Could you set out the lines below as a numbered list, skipping blank lines and leaving the pictures out?

> [Records for this task]
* * *
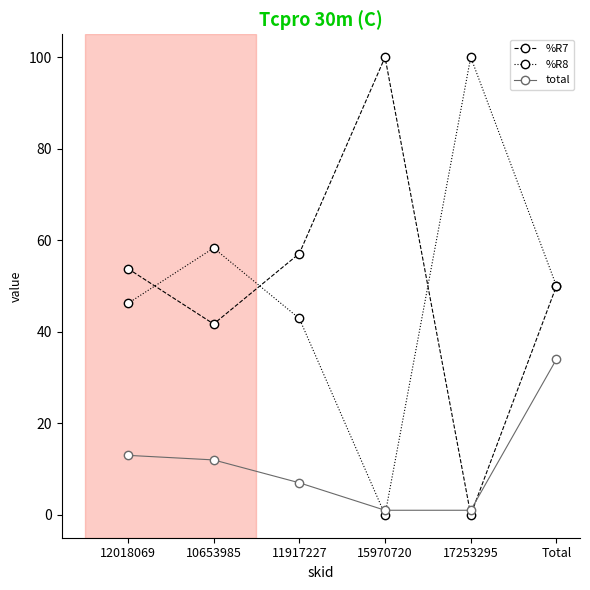

How many lines are shown in the chart?

3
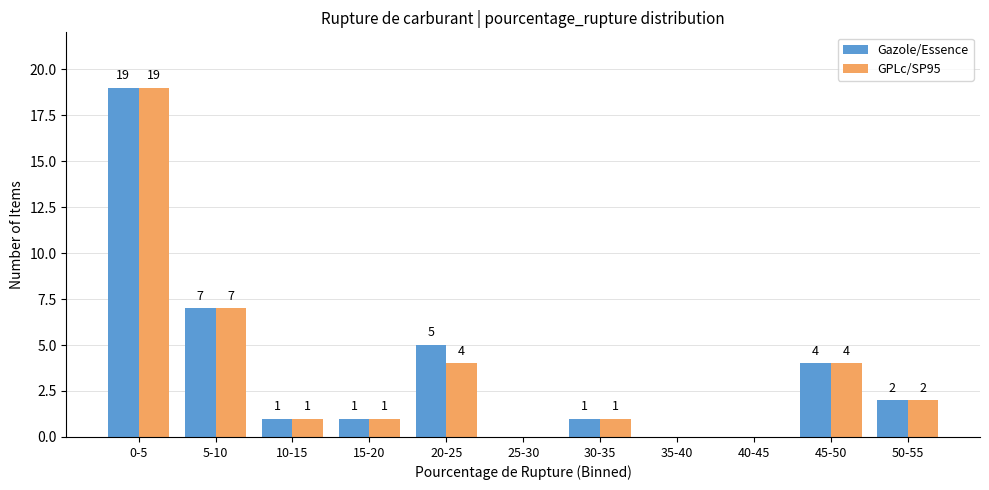

Reading right to left, what are all the values shown in this chart?

Gazole/Essence: 50-55=2	45-50=4	40-45=0	35-40=0	30-35=1	25-30=0	20-25=5	15-20=1	10-15=1	5-10=7	0-5=19
GPLc/SP95: 50-55=2	45-50=4	40-45=0	35-40=0	30-35=1	25-30=0	20-25=4	15-20=1	10-15=1	5-10=7	0-5=19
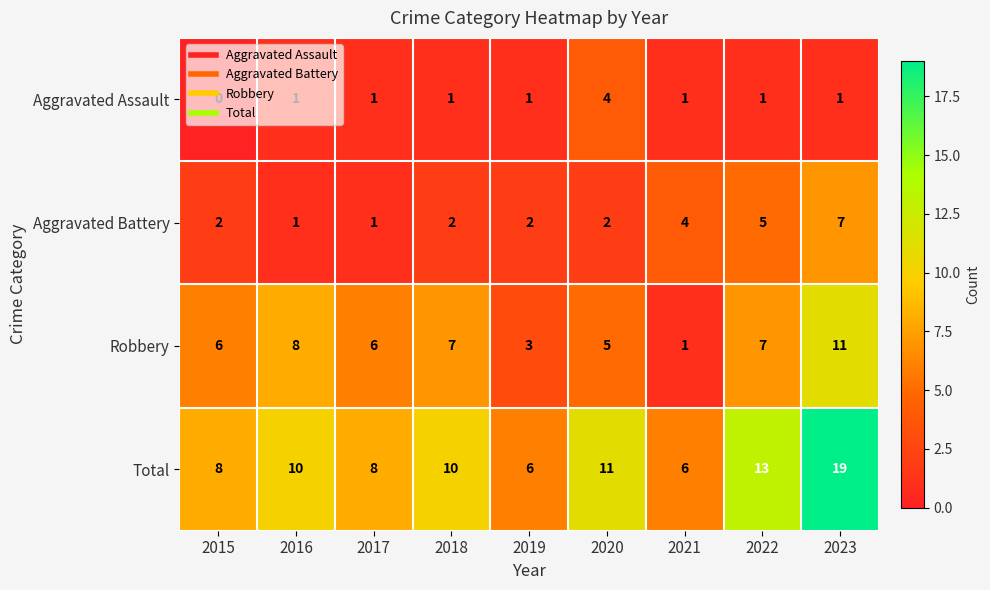

How many data points in Total are less than 10?

4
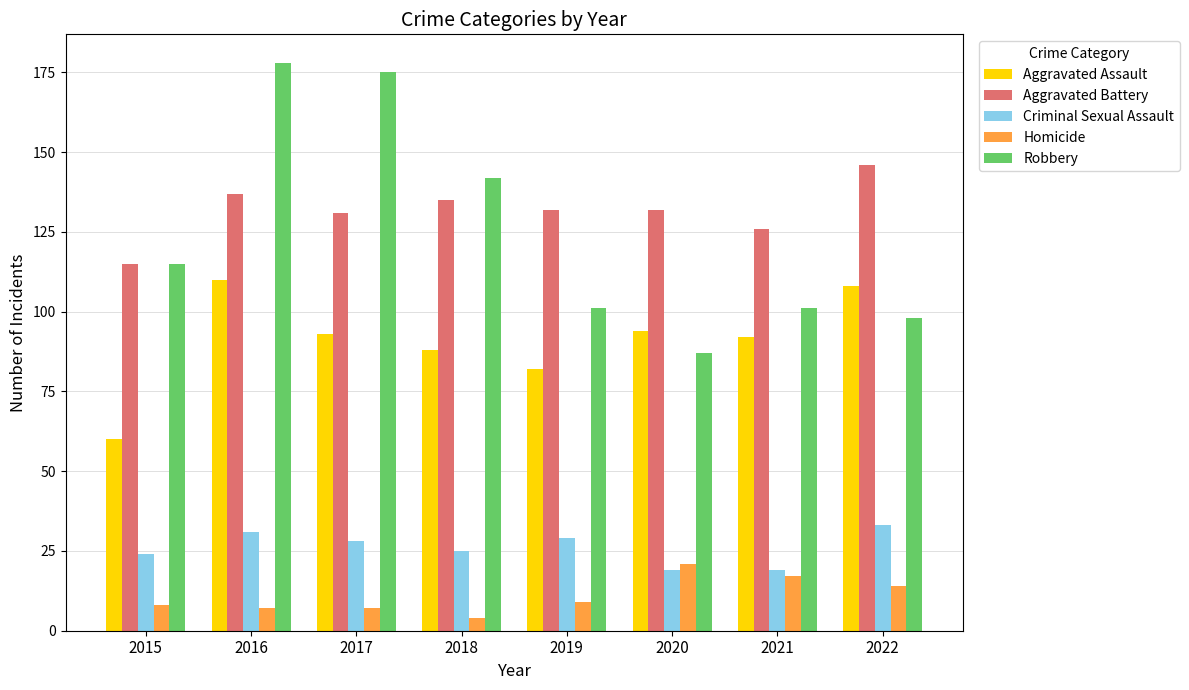

Are the bars grouped side by side (vs. stacked)?

Yes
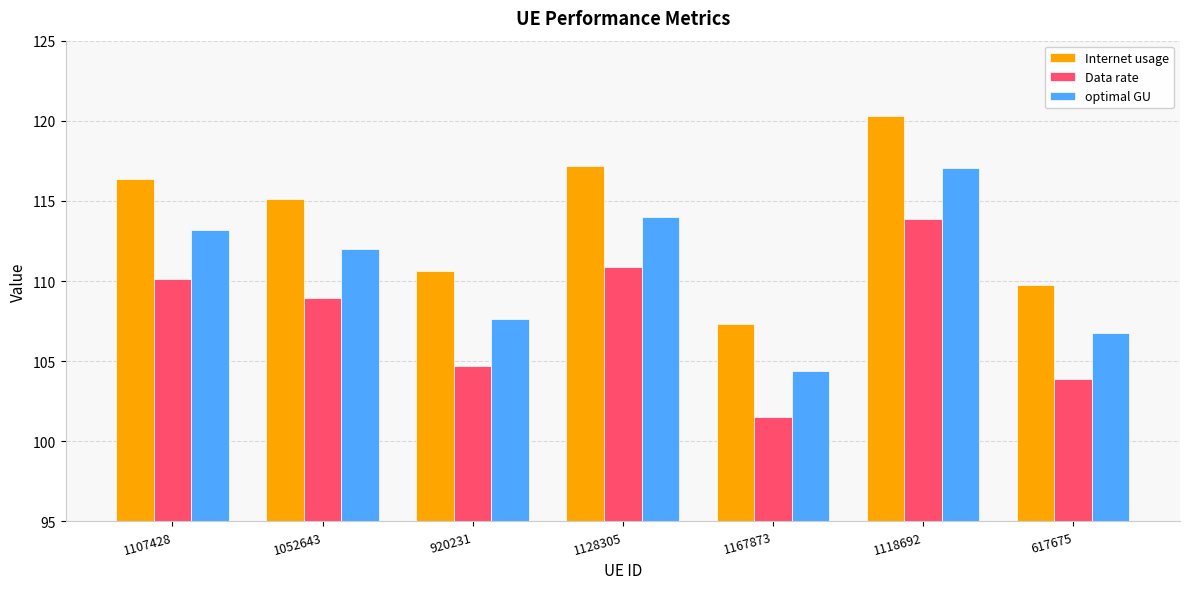

What is the difference between the second highest and minimum values in the Internet usage series?

9.9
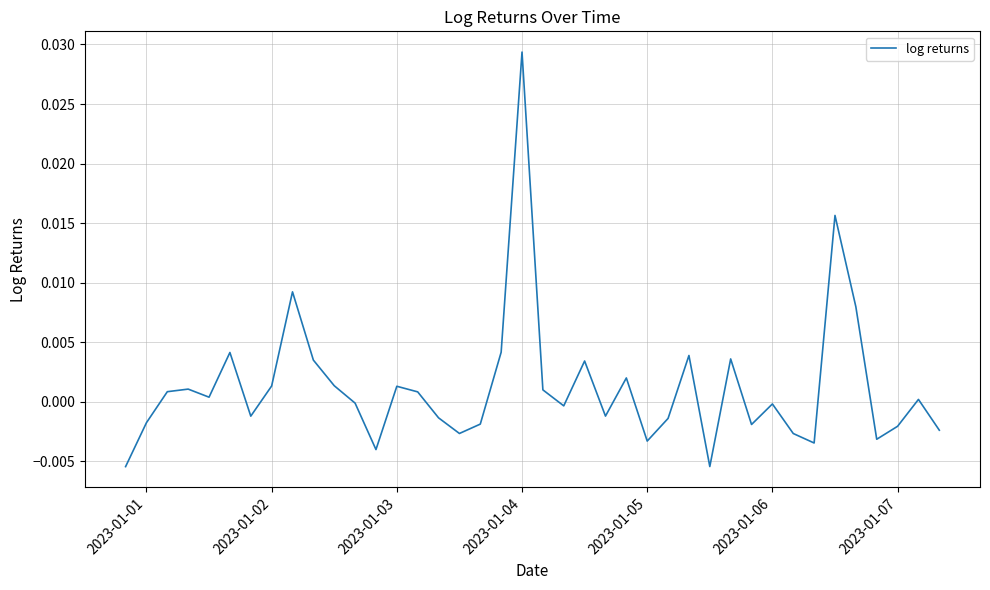

Is it true that the value at 2023-01-06 is -0.0?

True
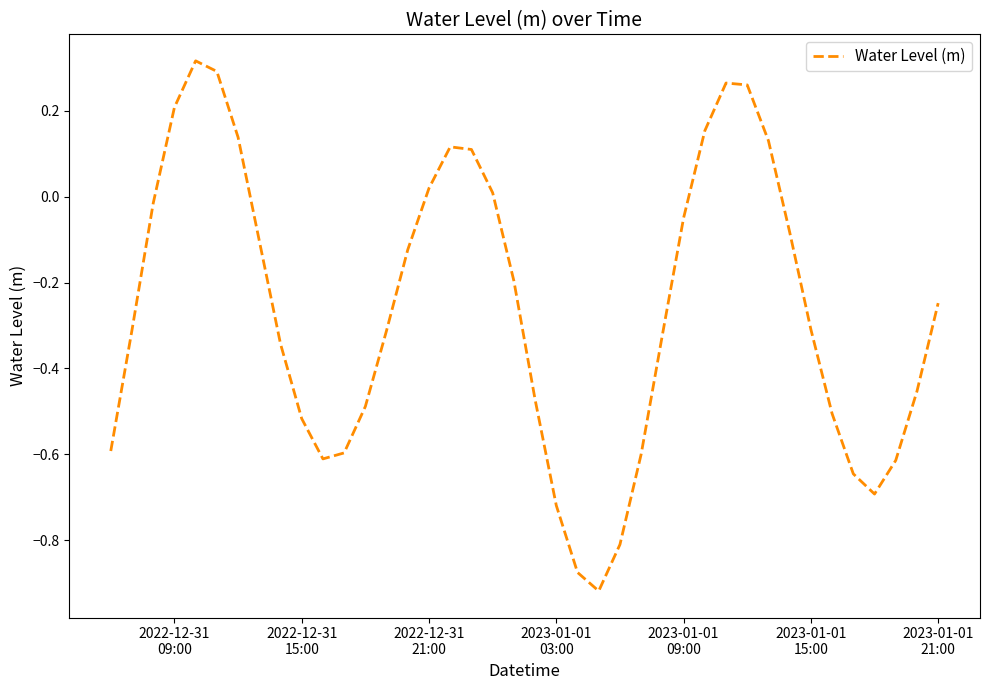

Does the chart have visible grid lines?

No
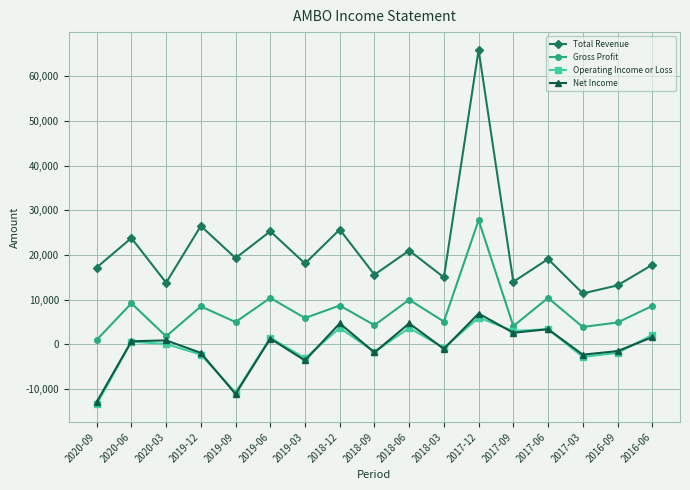

The value of Total Revenue at 2018-06 is 36392. True or false?

False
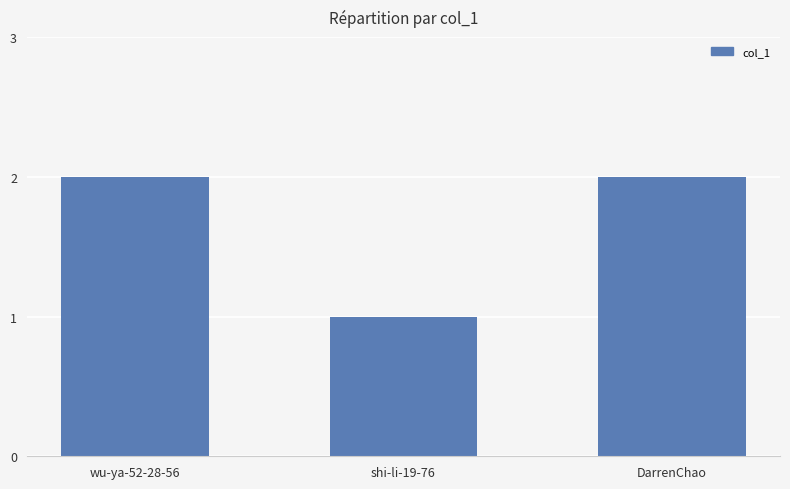

Does the chart contain any negative values?

No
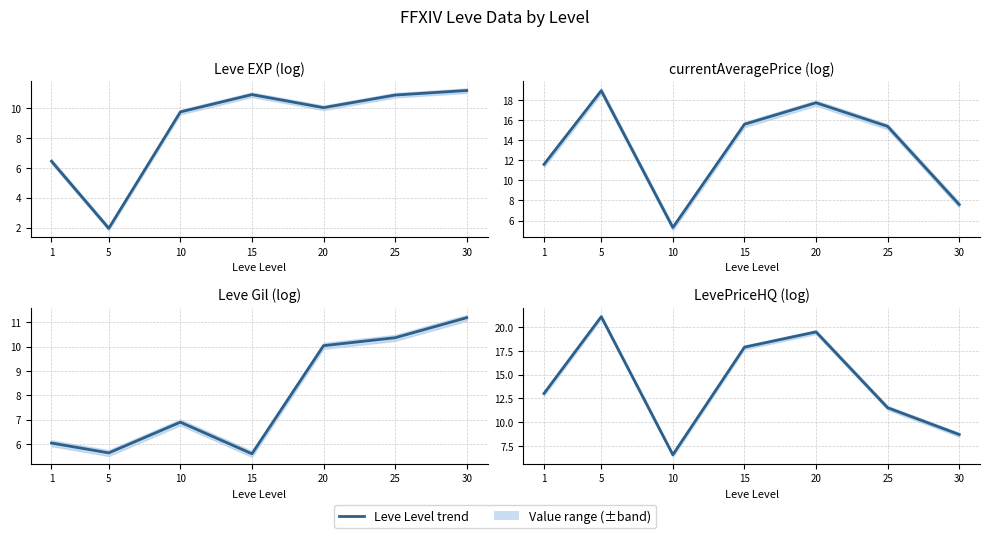

What is the total value across all series at 15?

50.0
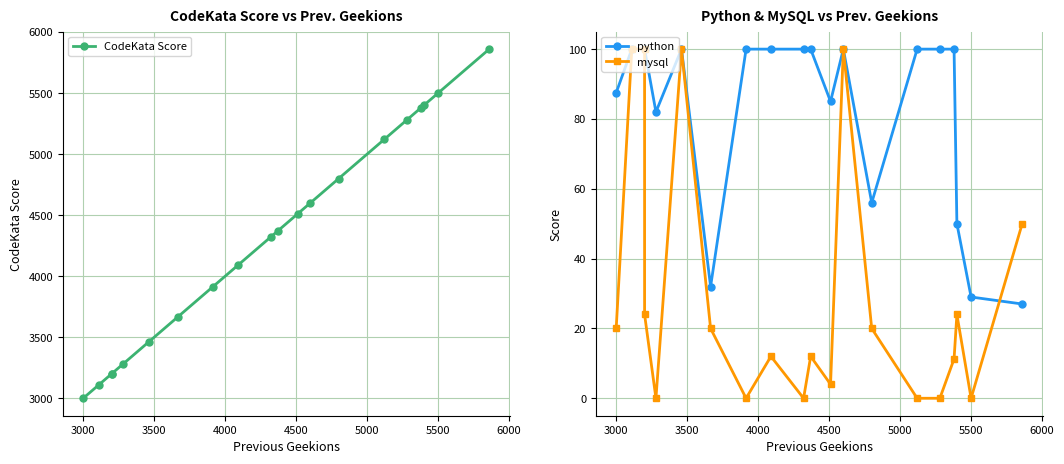

True or false: mysql has more than 1 points higher than both neighbors.

True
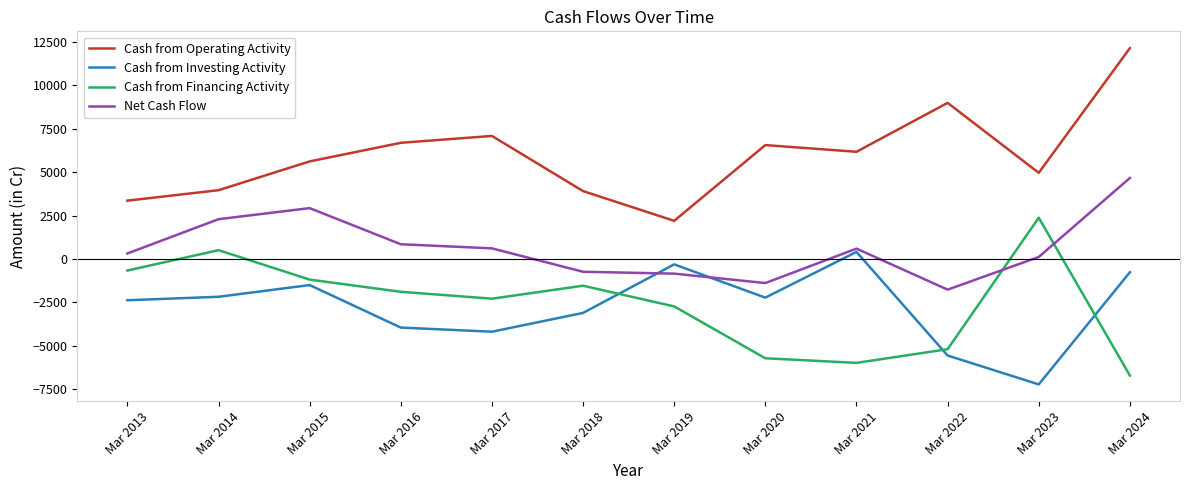

Between Mar 2017 and Mar 2018, which series saw the biggest shift?

Cash from Operating Activity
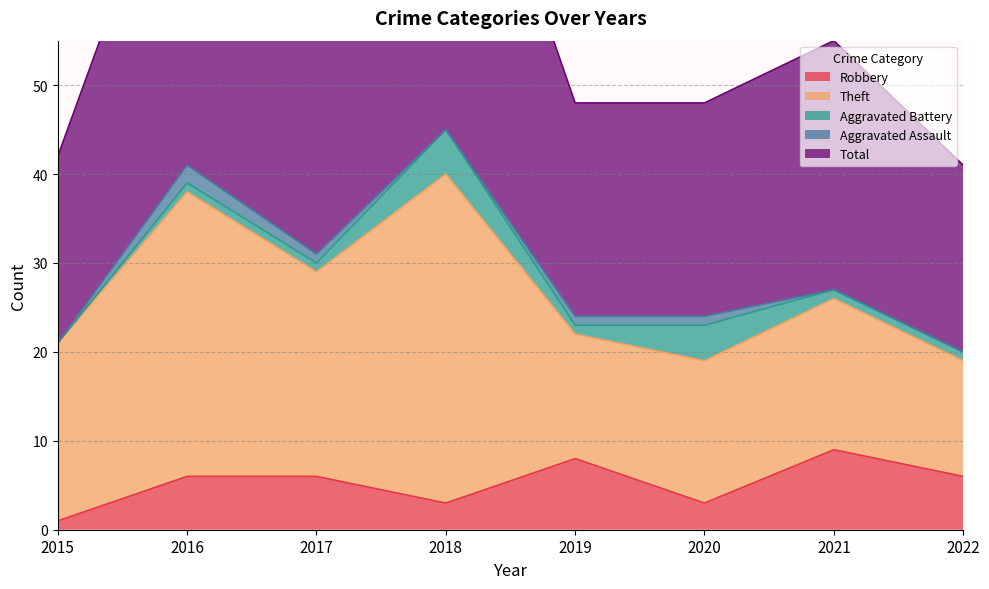

The Total series shows 16 at 2019. True or false?

False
* * *
> [Answer to this exercise]
1. How many lines are shown in the chart?
2. 3
3. Reading right to left, what are all the values shown in this chart?
4. Gazole/Essence: 50-55=2	45-50=4	40-45=0	35-40=0	30-35=1	25-30=0	20-25=5	15-20=1	10-15=1	5-10=7	0-5=19
5. GPLc/SP95: 50-55=2	45-50=4	40-45=0	35-40=0	30-35=1	25-30=0	20-25=4	15-20=1	10-15=1	5-10=7	0-5=19
6. How many data points in Total are less than 10?
7. 4
8. Are the bars grouped side by side (vs. stacked)?
9. Yes
10. What is the difference between the second highest and minimum values in the Internet usage series?
11. 9.9
12. Is it true that the value at 2023-01-06 is -0.0?
13. True
14. Does the chart have visible grid lines?
15. No
16. The value of Total Revenue at 2018-06 is 36392. True or false?
17. False
18. Does the chart contain any negative values?
19. No
20. What is the total value across all series at 15?
21. 50.0
22. True or false: mysql has more than 1 points higher than both neighbors.
23. True
24. Between Mar 2017 and Mar 2018, which series saw the biggest shift?
25. Cash from Operating Activity
26. The Total series shows 16 at 2019. True or false?
27. False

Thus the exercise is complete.